Coming to the rescue was Susan Breslin, a District 115 resident and Democratic activist who has spent years following South Carolina’s arcane election laws. She rounded up a posse of about a dozen volunteers who spent the Thanksgiving holidays knocking on the doors and calling the homes of the more than 700 citizens cited in Scarborough’s complaint. Needless to say, they were astounded to learn that they had been accused of voter fraud. Scarborough presented to the Election Commission three lists, two of which were generated by the National Change of Address listing of the U.S. Postal Service. One contained 115 names and addresses of residents who apparently had moved within the district and voted in the election. The second contained more than 450 names and addresses of residents who appeared to have moved out of the district, yet voted in the district. Scarborough accused both groups of voting fraudulently.
But it was not that simple. Many of the people on Scarborough’s lists were professionals and business people who received their mail at their offices. Others were students, living outside District 115, but claiming their parents’ home as their addresses. Still others were Americans living abroad and voting absentee. They claimed District 115 as their home, as the law required, because it was their last stateside residence. In other cases, Scarborough accused elderly residents of the district of voter fraud because they had their mail forwarded to family members.
The third list Scarborough presented to the Election Commission named 365 District 115 residents and their driving violations. The violations dated back years and included such offenses as speeding, reckless driving, driving under suspension, and driving without insurance. The drivers were accused of voter fraud because their driver’s license addresses did not coincide with their home addresses.

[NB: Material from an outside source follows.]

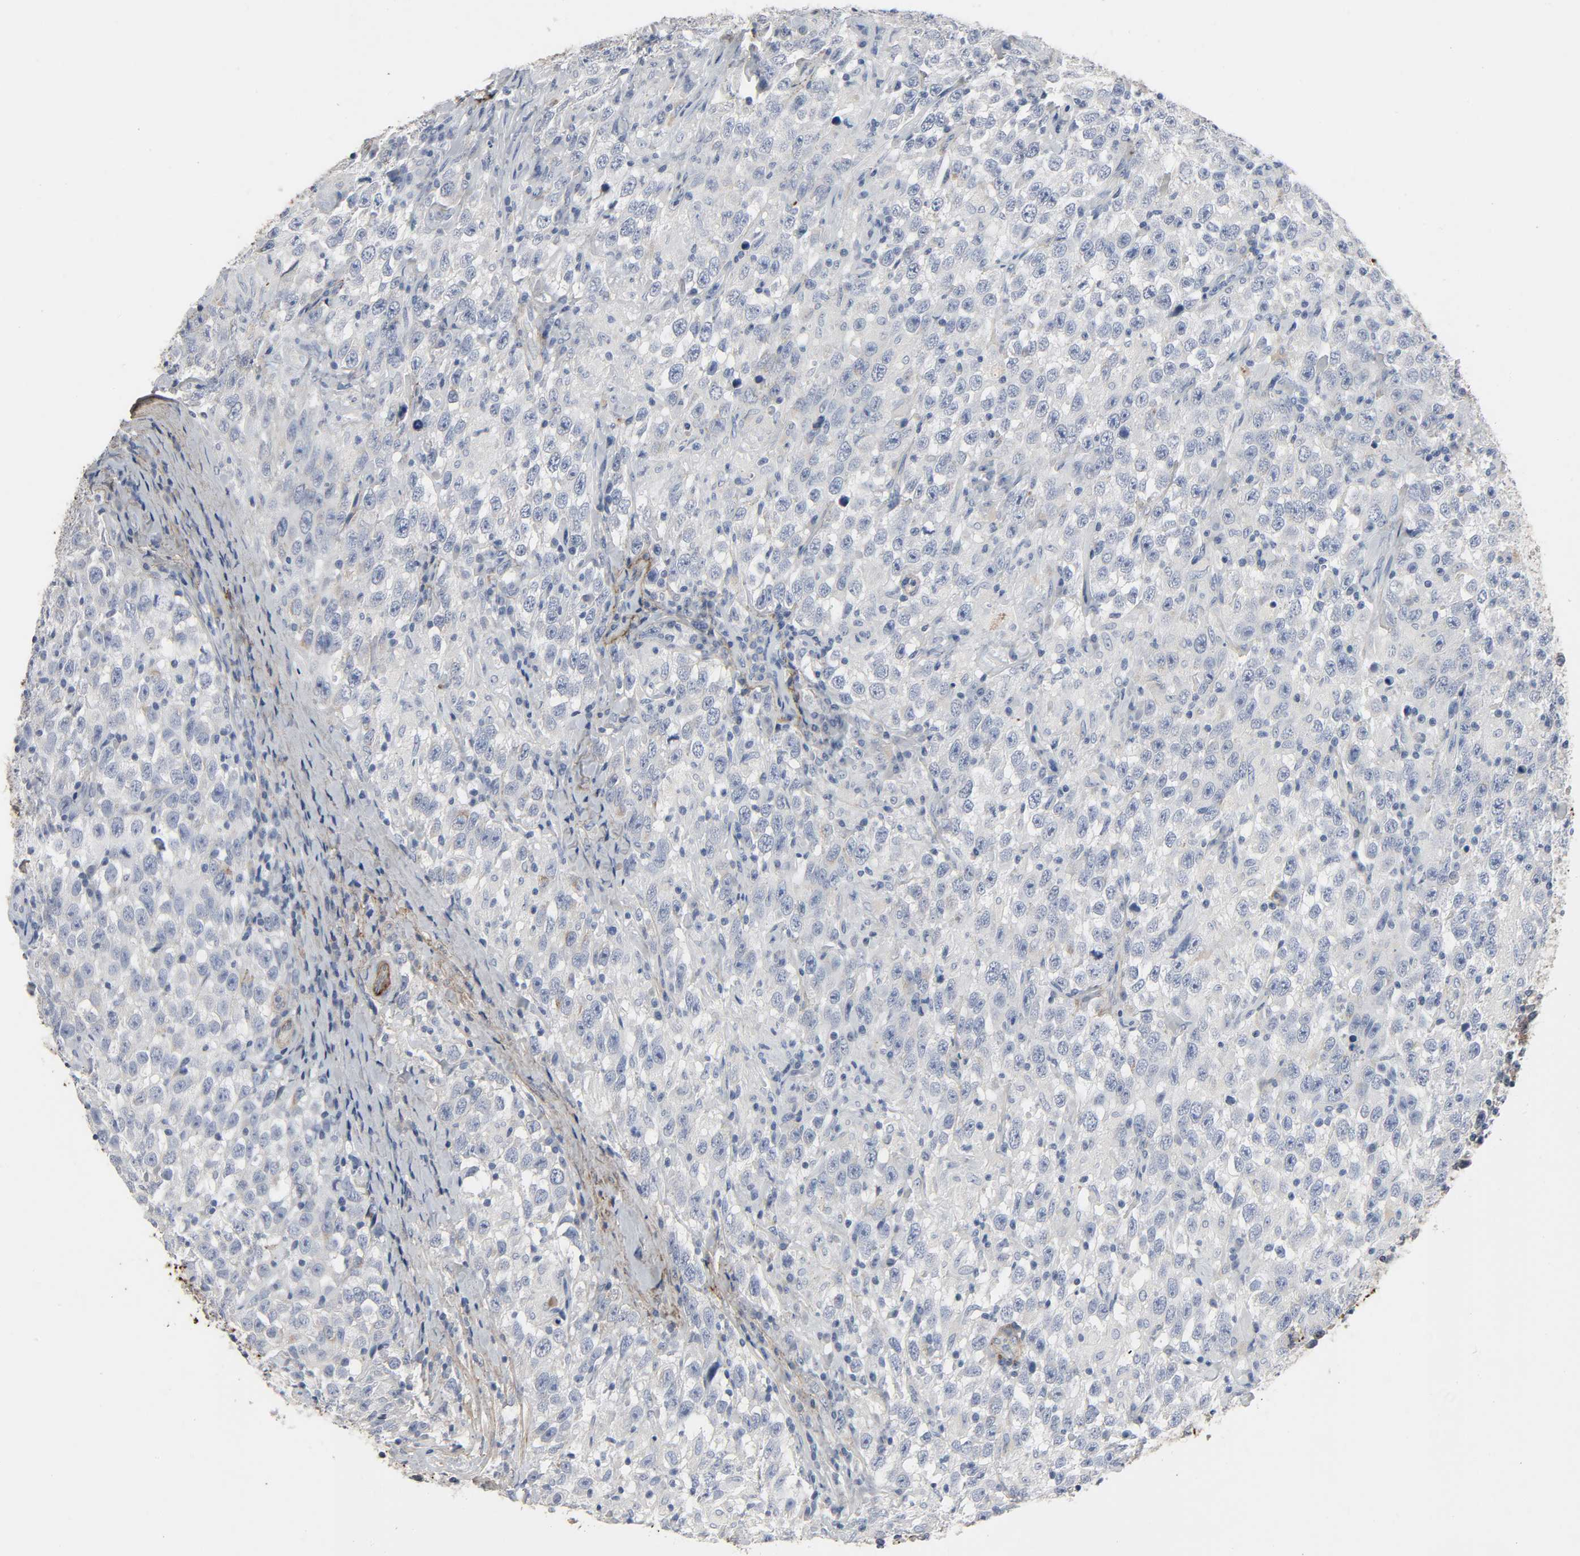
{"staining": {"intensity": "negative", "quantity": "none", "location": "none"}, "tissue": "testis cancer", "cell_type": "Tumor cells", "image_type": "cancer", "snomed": [{"axis": "morphology", "description": "Seminoma, NOS"}, {"axis": "topography", "description": "Testis"}], "caption": "Photomicrograph shows no protein staining in tumor cells of testis cancer tissue.", "gene": "FBLN5", "patient": {"sex": "male", "age": 41}}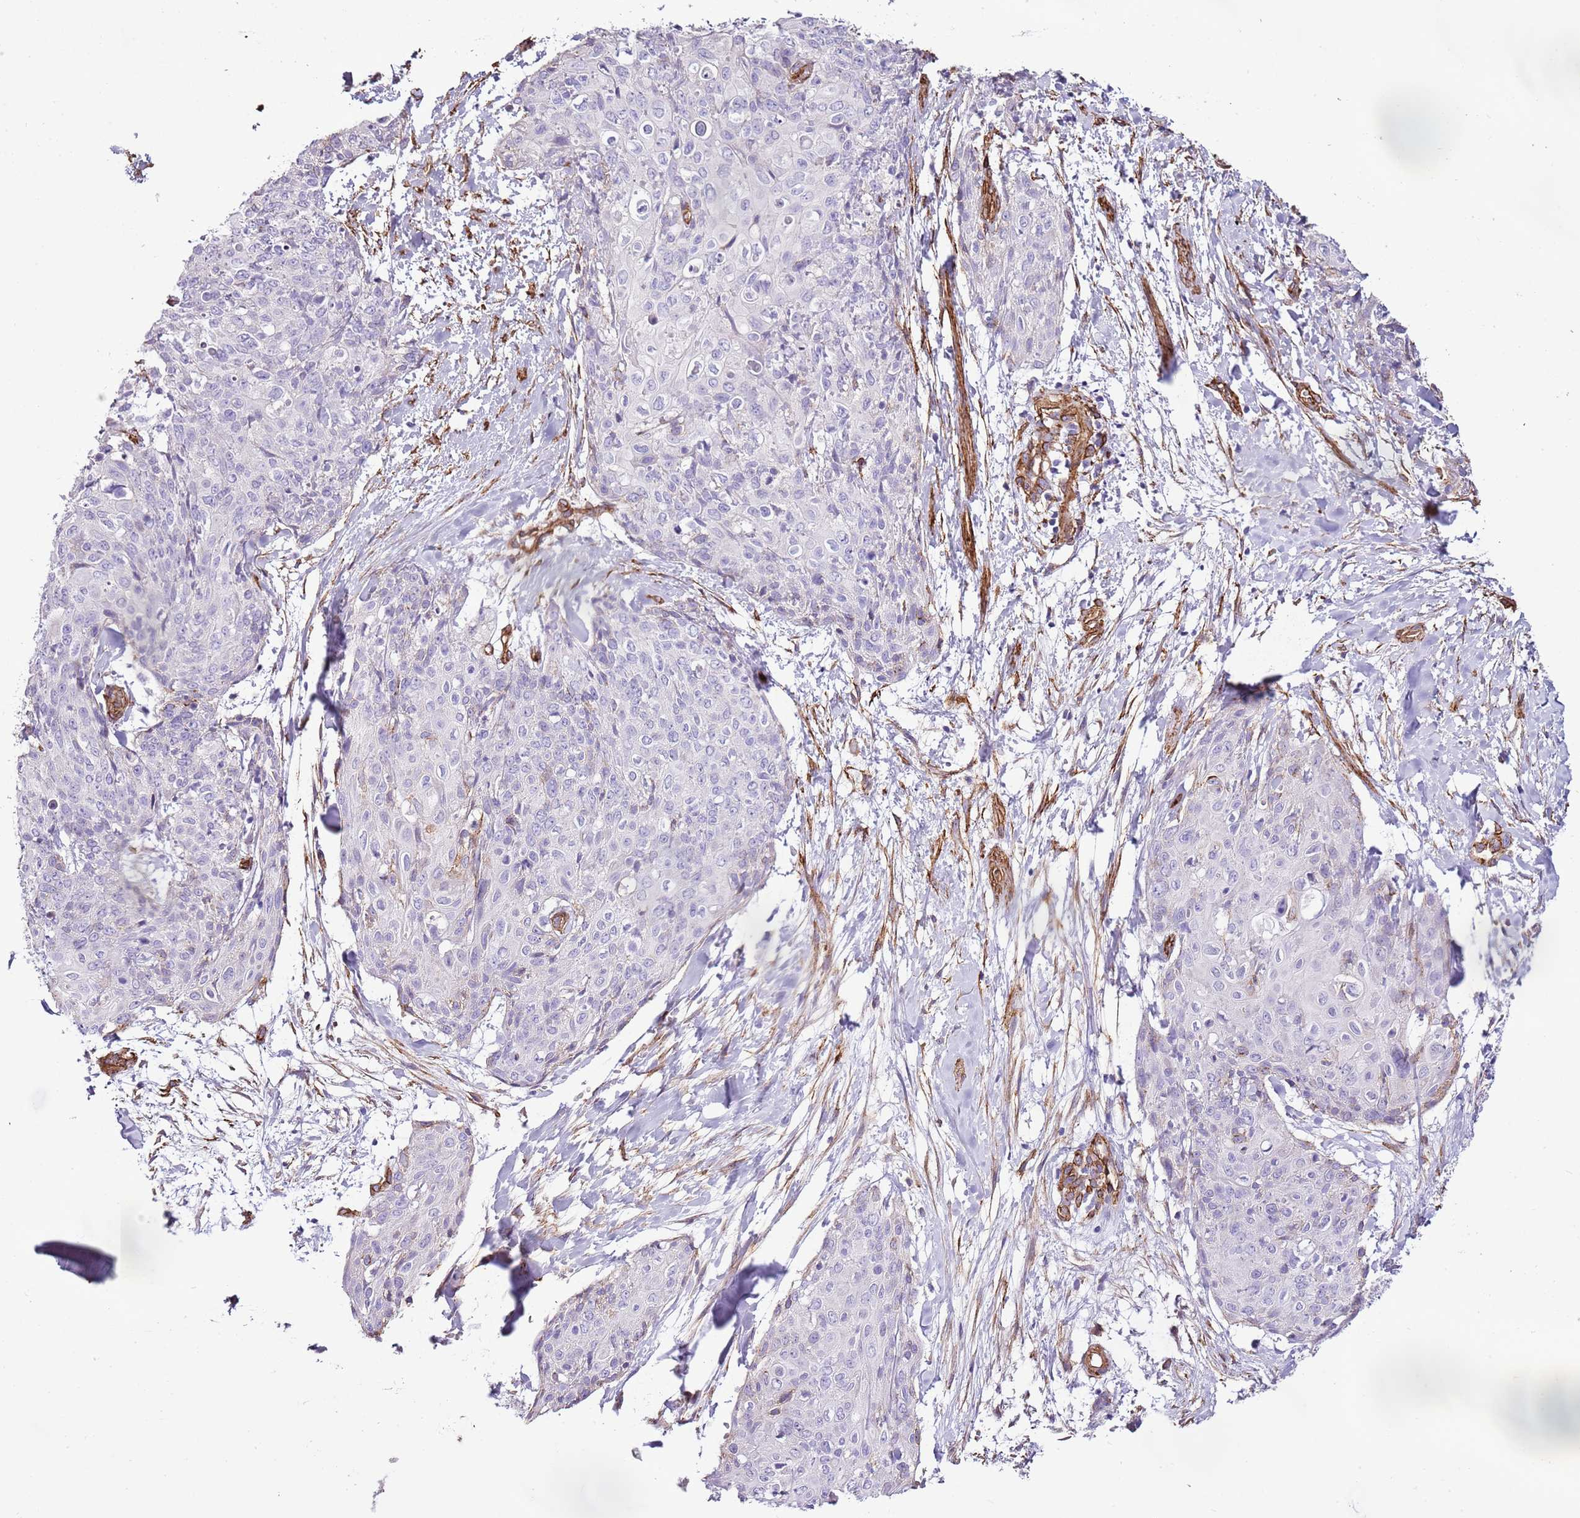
{"staining": {"intensity": "negative", "quantity": "none", "location": "none"}, "tissue": "skin cancer", "cell_type": "Tumor cells", "image_type": "cancer", "snomed": [{"axis": "morphology", "description": "Squamous cell carcinoma, NOS"}, {"axis": "topography", "description": "Skin"}, {"axis": "topography", "description": "Vulva"}], "caption": "Tumor cells are negative for brown protein staining in skin cancer. The staining is performed using DAB (3,3'-diaminobenzidine) brown chromogen with nuclei counter-stained in using hematoxylin.", "gene": "CTDSPL", "patient": {"sex": "female", "age": 85}}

Depending on the circumstances, this may or may not be a violation of highway law, but it is not voter fraud.
At the end of the day, the Election Commission unanimously rejected Scarborough’s challenge. He was in the process of taking the radical and unprecedented step of having the House of Representatives throw out the election when GOP leaders convinced him to withdraw his challenge.
Hutto was seated in District 115, but Republicans were stunned by the defeat and wanted to make damn sure it didn’t happen again.
Much has been written about the Election Reform Act, a.k.a. the Voter ID Bill. The bill requires voters to present a state-issued photo ID at the polling place in order to cast a ballot. It is an unnecessary law, designed to prevent a form of voter fraud that has not been reported or prosecuted in recent state history. But what the bill will surely do is disenfranchise tens of thousands of South Carolinians, mostly poor and elderly people of limited resources and transportation.
What has not been reported nearly as much about the Voter ID Bill are the provisions designed to overturn elections by disenfranchising voters en masse after the election. Under the proposed law, if a defeated candidate makes the kinds of challenges Wallace Scarborough made in 2008, the Election Commission would be required to take these factors into account. And the burden of proof is shifted from the plaintiff to the voter. It is up to the voter to show up at a hearing and prove that he really does live where he says. Many voters will not take the time and trouble to go to the hearing to plead their cases. They will, in effect, be disenfranchised.
Susan Breslin thinks this portion of the law is even more insidious than requiring voters to have a photo ID.
“What we learned [in 2008] was that voters have messy, complicated lives,” Breslin told me last week. “They forget to update their licenses. They register boats at their vacation homes. They have their mail sent to their offices. There’s plenty to seize on to make a charge, and it’s unlikely that many voters will show up to defend themselves. Because the presumption has been shifted by this law, they will probably lose their right to vote in the process of overturning the election.”
This is a malicious law designed to undermine the democratic process in South Carolina. For that reason, it will almost certainly pass the General Assembly and almost certainly land the state in federal court.